● **Record extracts**:

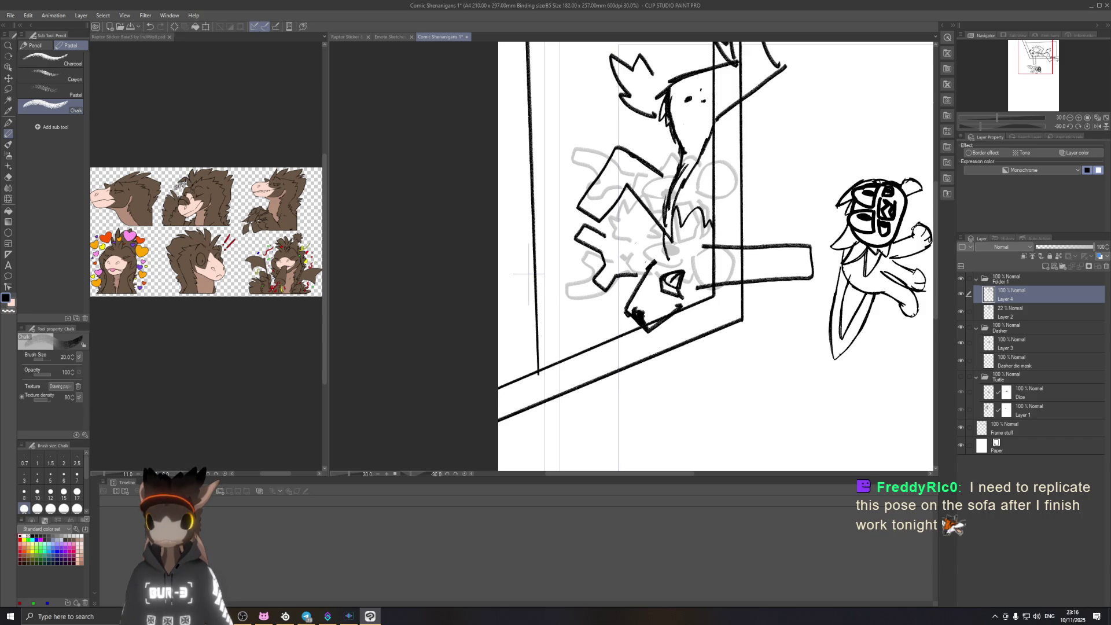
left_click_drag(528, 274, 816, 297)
==
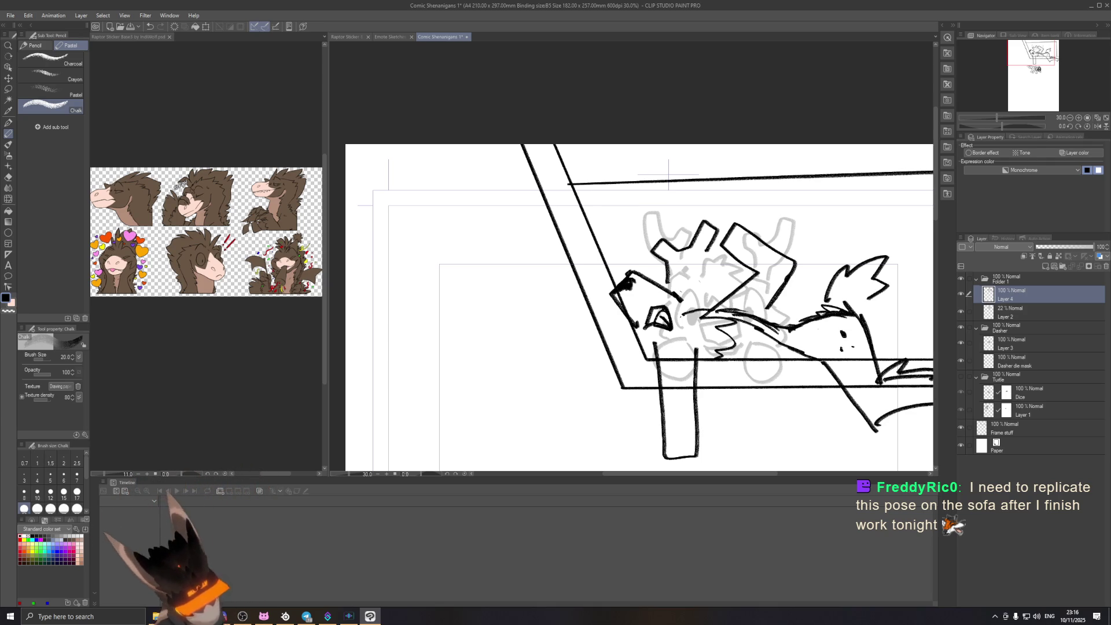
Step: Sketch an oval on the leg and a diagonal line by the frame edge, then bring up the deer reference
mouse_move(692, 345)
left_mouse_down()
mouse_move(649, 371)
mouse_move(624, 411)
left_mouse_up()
...
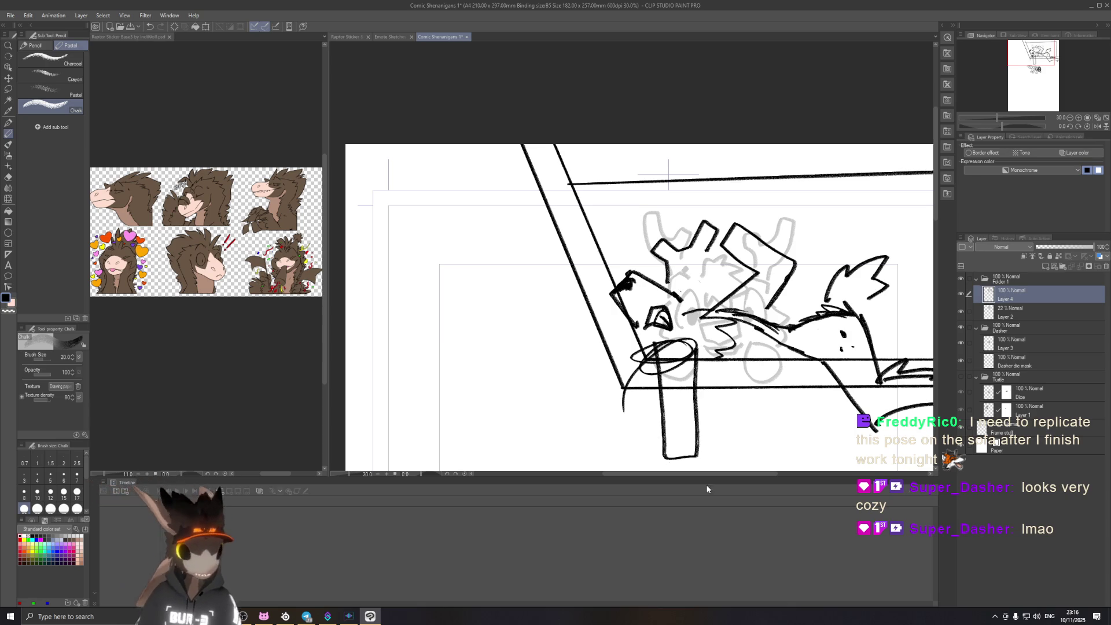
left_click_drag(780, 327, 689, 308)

● **Activity**: The listing above holds a line with "left_mouse_down()" and a line with "left_mouse_up()". Print the stretch from the first through the second, exactly and alone.

● **Your solution**:
left_mouse_down()
mouse_move(649, 371)
mouse_move(624, 411)
left_mouse_up()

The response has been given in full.